2019-07-03 07:29:57 +0000 [info]: spawn command to main:  cmdline=["/opt/td-agent/embedded/bin/ruby", "-Eascii-8bit:ascii-8bit", "/usr/sbin/td-agent", "-c", "/etc/td-agent/td-agent.conf", "--under-supervisor"]
2019-07-03 07:29:58 +0000 [info]: gem 'fluent-plugin-elasticsearch' version '3.5.1'
2019-07-03 07:29:58 +0000 [info]: gem 'fluent-plugin-kafka' version '0.9.4'
2019-07-03 07:29:58 +0000 [info]: gem 'fluent-plugin-prometheus' version '1.4.0'
2019-07-03 07:29:58 +0000 [info]: gem 'fluent-plugin-prometheus' version '1.0.1'
2019-07-03 07:29:58 +0000 [info]: gem 'fluent-plugin-record-modifier' version '2.0.1'
2019-07-03 07:29:58 +0000 [info]: gem 'fluent-plugin-rewrite-tag-filter' version '2.2.0'
2019-07-03 07:29:58 +0000 [info]: gem 'fluent-plugin-s3' version '1.1.10'
2019-07-03 07:29:58 +0000 [info]: gem 'fluent-plugin-secure-forward' version '0.4.5'
2019-07-03 07:29:58 +0000 [info]: gem 'fluent-plugin-td' version '1.0.0'
2019-07-03 07:29:58 +0000 [info]: gem 'fluent-plugin-td-monitoring' version '0.2.4'
2019-07-03 07:29:58 +0000 [info]: gem 'fluent-plugin-webhdfs' version '1.2.3'
2019-07-03 07:29:58 +0000 [info]: gem 'fluentd' version '1.4.2'
2019-07-03 07:29:58 +0000 [info]: adding filter pattern="nginx.access" type="prometheus"
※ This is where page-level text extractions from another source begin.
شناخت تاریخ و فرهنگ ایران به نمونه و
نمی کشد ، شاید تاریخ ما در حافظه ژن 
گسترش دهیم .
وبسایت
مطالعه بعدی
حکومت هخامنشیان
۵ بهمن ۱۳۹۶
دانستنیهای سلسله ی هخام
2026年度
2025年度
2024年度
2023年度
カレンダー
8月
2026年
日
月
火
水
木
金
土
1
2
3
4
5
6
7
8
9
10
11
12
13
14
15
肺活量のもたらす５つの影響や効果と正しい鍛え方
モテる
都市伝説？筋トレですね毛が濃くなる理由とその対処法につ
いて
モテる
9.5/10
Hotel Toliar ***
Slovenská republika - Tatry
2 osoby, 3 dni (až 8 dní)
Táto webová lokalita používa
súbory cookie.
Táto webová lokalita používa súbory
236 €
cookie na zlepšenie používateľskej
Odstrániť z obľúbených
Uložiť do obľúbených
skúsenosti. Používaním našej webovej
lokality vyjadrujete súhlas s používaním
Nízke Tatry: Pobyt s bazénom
2019-07-03 07:29:58 +0000 [info]: adding match pattern="nginx.access" type="copy"
2019-07-03 07:29:58 +0000 [info]: adding filter pattern="nginx.error" type="prometheus"
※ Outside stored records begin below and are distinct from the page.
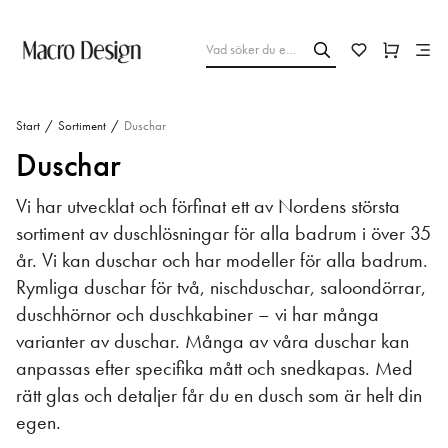
Start
/
Sortiment
/
Duschar
Duschar
Vi har utvecklat och förfinat ett av Nordens största
sortiment av duschlösningar för alla badrum i över 35
år. Vi kan duschar och har modeller för alla badrum.
Rymliga duschar för två, nischduschar, saloondörrar,
duschhörnor och duschkabiner – vi har många
varianter av duschar. Många av våra duschar kan
anpassas efter specifika mått och snedkapas. Med
rätt glas och detaljer får du en dusch som är helt din
egen.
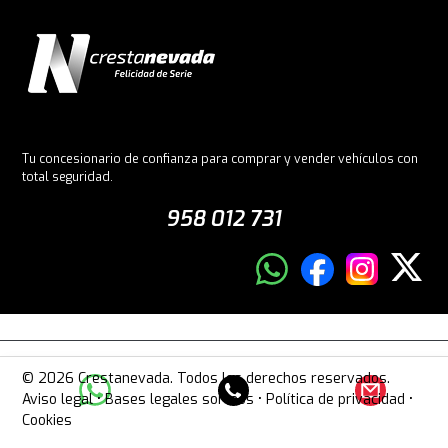
Tu concesionario de confianza para comprar y vender vehículos con
total seguridad.
958 012 731
© 2026 Crestanevada. Todos los derechos reservados.
Aviso legal
•
Bases legales sorteos
•
Política de privacidad
•
Cookies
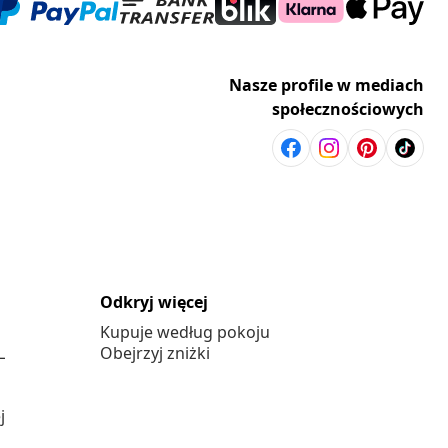
Nasze profile w mediach
społecznościowych
Odkryj więcej
Kupuje według pokoju
L
Obejrzyj zniżki
j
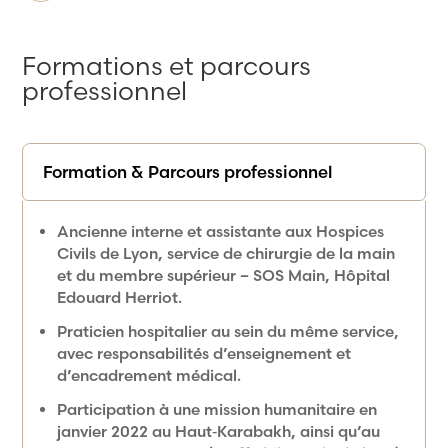
Formations et parcours
professionnel
Formation & Parcours professionnel
Ancienne interne et assistante aux Hospices
Civils de Lyon, service de chirurgie de la main
et du membre supérieur – SOS Main, Hôpital
Edouard Herriot.
Praticien hospitalier au sein du même service,
avec responsabilités d’enseignement et
d’encadrement médical.
Participation à une mission humanitaire en
janvier 2022 au Haut‑Karabakh, ainsi qu’au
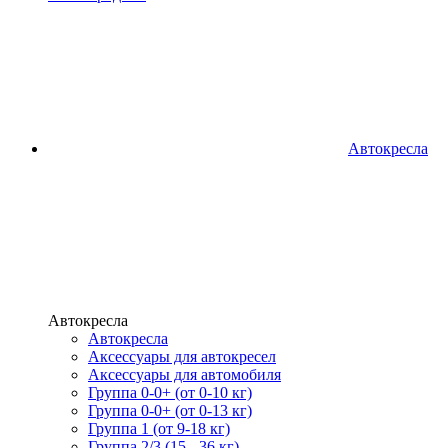
Автокресла
Автокресла
Автокресла
Аксессуары для автокресел
Аксессуары для автомобиля
Группа 0-0+ (от 0-10 кг)
Группа 0-0+ (от 0-13 кг)
Группа 1 (от 9-18 кг)
Группа 2/3 (15 - 36 кг)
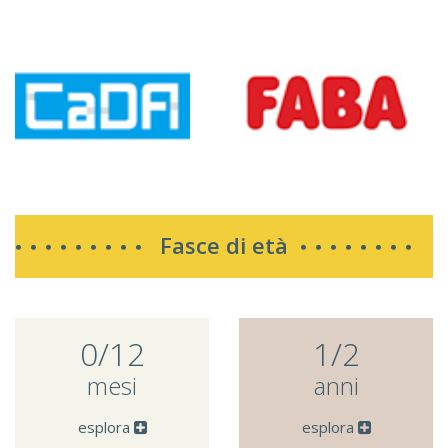
Fasce di età
0/12
1/2
mesi
anni
esplora
esplora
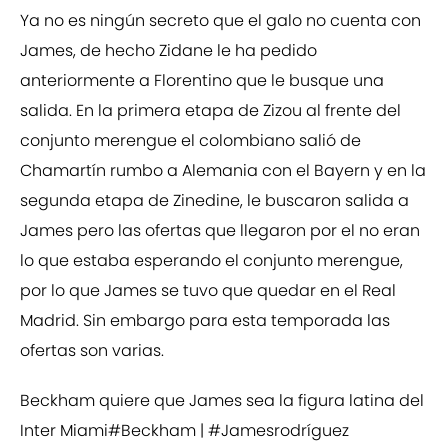
Ya no es ningún secreto que el galo no cuenta con
James, de hecho Zidane le ha pedido
anteriormente a Florentino que le busque una
salida. En la primera etapa de Zizou al frente del
conjunto merengue el colombiano salió de
Chamartín rumbo a Alemania con el Bayern y en la
segunda etapa de Zinedine, le buscaron salida a
James pero las ofertas que llegaron por el no eran
lo que estaba esperando el conjunto merengue,
por lo que James se tuvo que quedar en el Real
Madrid. Sin embargo para esta temporada las
ofertas son varias.
Beckham quiere que James sea la figura latina del
Inter Miami
#Beckham
|
#Jamesrodríguez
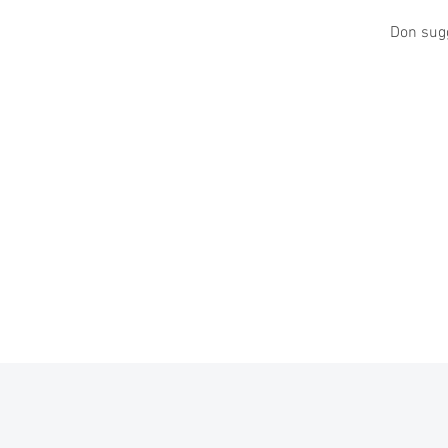
Don sugg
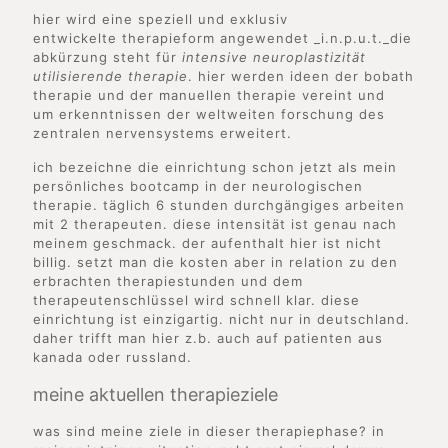
hier wird eine speziell und exklusiv
entwickelte therapieform angewendet _i.n.p.u.t._die
abkürzung steht für
intensive neuroplastizität
utilisierende therapie
. hier werden ideen der bobath
therapie und der manuellen therapie vereint und
um erkenntnissen der weltweiten forschung des
zentralen nervensystems erweitert.
ich bezeichne die einrichtung schon jetzt als mein
persönliches bootcamp in der neurologischen
therapie. täglich 6 stunden durchgängiges arbeiten
mit 2 therapeuten. diese intensität ist genau nach
meinem geschmack. der aufenthalt hier ist nicht
billig. setzt man die kosten aber in relation zu den
erbrachten therapiestunden und dem
therapeutenschlüssel wird schnell klar. diese
einrichtung ist einzigartig. nicht nur in deutschland.
daher trifft man hier z.b. auch auf patienten aus
kanada oder russland.
meine aktuellen therapieziele
was sind meine ziele in dieser therapiephase? in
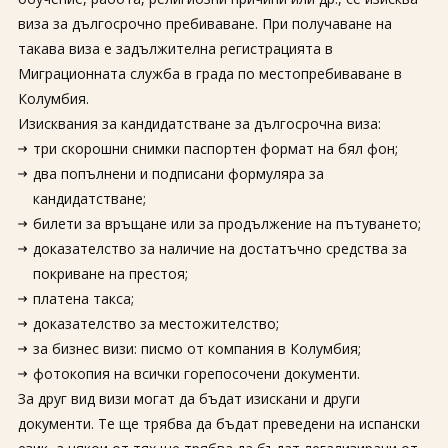
За нас
Полезно
виза за дългосрочно пребиваване. При получаване на
Документи
Магазин
такава виза е задължителна регистрацията в
Общи условия
Политика за
Миграционната служба в града по местопребиваване в
поверителност
Колумбия.
Изисквания за кандидатстване за дългосрочна виза:
ЗАПИТВАНЕ
три скорошни снимки паспортен формат на бял фон;
два попълнени и подписани формуляра за
кандидатстване;
билети за връщане или за продължение на пътуването;
доказателство за наличие на достатъчно средства за
покриване на престоя;
платена такса;
доказателство за местожителство;
за бизнес визи: писмо от компания в Колумбия;
фотокопия на всички горепосочени документи.
За друг вид визи могат да бъдат изискани и други
документи. Те ще трябва да бъдат преведени на испански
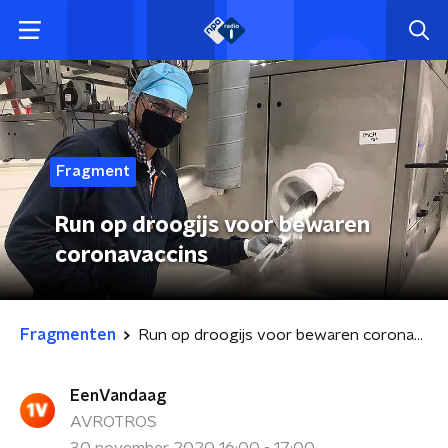
Fragment
Run op droogijs voor bewaren
coronavaccins
Fragmenten
Run op droogijs voor bewaren coronavaccins
EenVandaag
AVROTROS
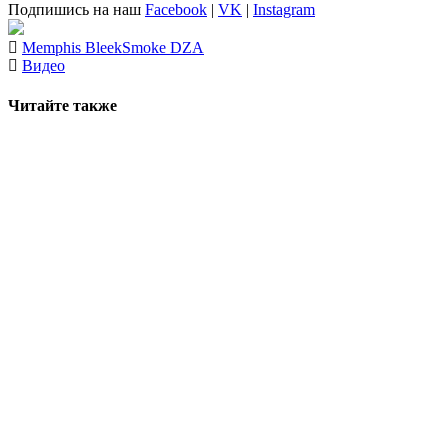
Подпишись на наш
Facebook
|
VK
|
Instagram
Memphis Bleek
Smoke DZA
Видео
Читайте также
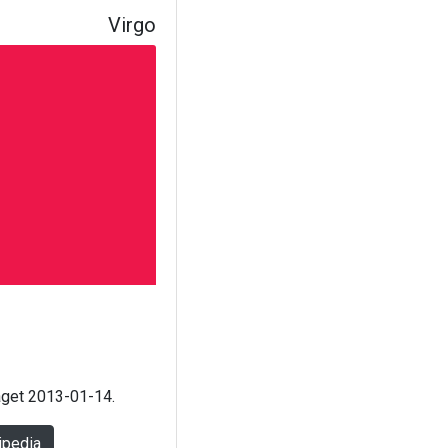
Virgo
laget 2013-01-14.
ipedia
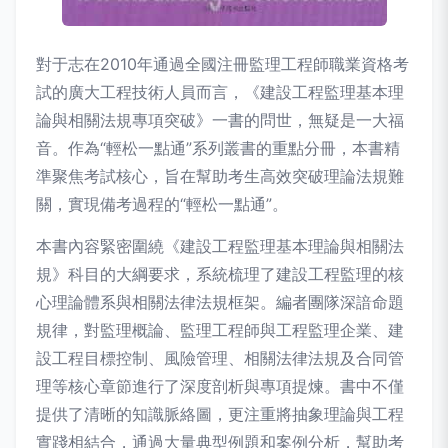
對于志在2010年通過全國注冊監理工程師職業資格考
試的廣大工程技術人員而言，《建設工程監理基本理
論與相關法規專項突破》一書的問世，無疑是一大福
音。作為“輕松一點通”系列叢書的重點分冊，本書精
準聚焦考試核心，旨在幫助考生高效突破理論法規難
關，實現備考過程的“輕松一點通”。
本書內容緊密圍繞《建設工程監理基本理論與相關法
規》科目的大綱要求，系統梳理了建設工程監理的核
心理論體系與相關法律法規框架。編者團隊深諳命題
規律，對監理概論、監理工程師與工程監理企業、建
設工程目標控制、風險管理、相關法律法規及合同管
理等核心章節進行了深度剖析與專項提煉。書中不僅
提供了清晰的知識脈絡圖，更注重將抽象理論與工程
實踐相結合，通過大量典型例題和案例分析，幫助考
2019-07-03 07:29:58 +0000 [info]: adding match pattern="nginx.error" type="copy"
2019-07-03 07:29:58 +0000 [info]: adding source type="forward"
2019-07-03 07:29:58 +0000 [info]: adding source type="prometheus"
2019-07-03 07:29:58 +0000 [info]: #0 starting fluentd worker pid=10601 ppid=10594 worker=0
2019-07-03 07:29:58 +0000 [info]: #0 listening port port=24224 bind="0.0.0.0"
2019-07-03 07:29:58 +0000 [info]: #0 fluentd worker is now running worker=0

If all configs works fine and no errors, after some time in localhost:24321/metrics should add created metrics:

# TYPE nginx_access_records_total counter
# HELP nginx_access_records_total The total number of incoming access
nginx_access_records_total{tag="nginx.access",hostname="ubuntu"} 236.0
# TYPE nginx_error_records_total counter
# HELP nginx_error_records_total The total number of incoming errors
nginx_error_records_total{tag="nginx.error",hostname="ubuntu"} 42.0

After that, this metric could ne added to alert rules in Prometheus.